▶ [YOUR ASSIGNMENT]: List every project title that appears under the "projects" heading of the portfolio page below.

Aarushi Singh

cs · ml research · engineering

about

i'm a computer science undergraduate specializing in artificial intelligence, with a strong interest in backend engineering, distributed systems, and end-to-end machine learning pipelines. i enjoy exploring ai engineering workflows, experimenting with langchain, agents, and model integration, and designing scalable system architectures.

i have worked with c++, python, scala and tools like docker, kafka, and various cloud platforms with industrial exposure during my internship at microsoft. my current intellectual pursuits are centered around machine learning research!

some of my recent research interests include:

  • multimodal llms and vision-language integration.
  • contextual engineering and retrieval-augmented generation.
  • agentic infrastructure and multi-agent systems.

open source

experience

software engineer intern jun – aug 2025
microsoft

worked on the azure data spark dev native execution engine (nee) using c++, scala, velox, gluten, docker, azure devops. integrated fuzz-testing pipelines, improved operator reliability, and enhanced ci/cd diagnostics for large-scale distributed sql execution.

undergraduate ml researcher aug 2024 – present
bennett university

researched recommender systems and computer vision using pytorch, tensorflow. improved ndcg/mrr on mf models and benchmarked cnn/transformer architectures for emotion recognition on fer2013.

projects

fine-tuning & evaluation of pegasus transformers

fine-tuned pegasus on the aeslc dataset for abstractive summarization in low-resource email domains, benchmarking domain transferability.

supply chain algorithmic optimization

designed optimal path algorithms using dijkstra's and custom c++ regression models for yield prediction and demand forecasting.

enterprise ai workflows

end-to-end workflow system integrating azure openai and ai search for enterprise-grade automation.

distributed log aggregation system

high-throughput log ingestion and search system handling 50k+ logs/sec using go concurrency and kafka.

seq2seq summarization

sequence-to-sequence summarization model using encoder-decoder transformers.

volatility surface modelling (gan/vae)

generative models to produce smooth volatility surfaces for option pricing.

clipdb

privacy-first clipboard history manager with fuzzy search and aes-256 encryption.

▶ [EXTRACTED RECORDS]:
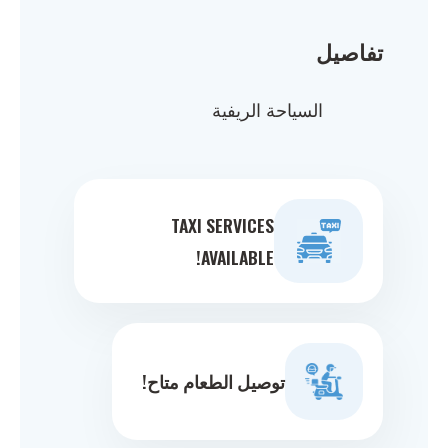
تفاصيل
السياحة الريفية
TAXI SERVICES
AVAILABLE!
توصيل الطعام متاح!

▶ [WRITTEN SOLUTION]:
- fine-tuning & evaluation of pegasus transformers
- supply chain algorithmic optimization
- enterprise ai workflows
- distributed log aggregation system
- seq2seq summarization
- volatility surface modelling (gan/vae)
- clipdb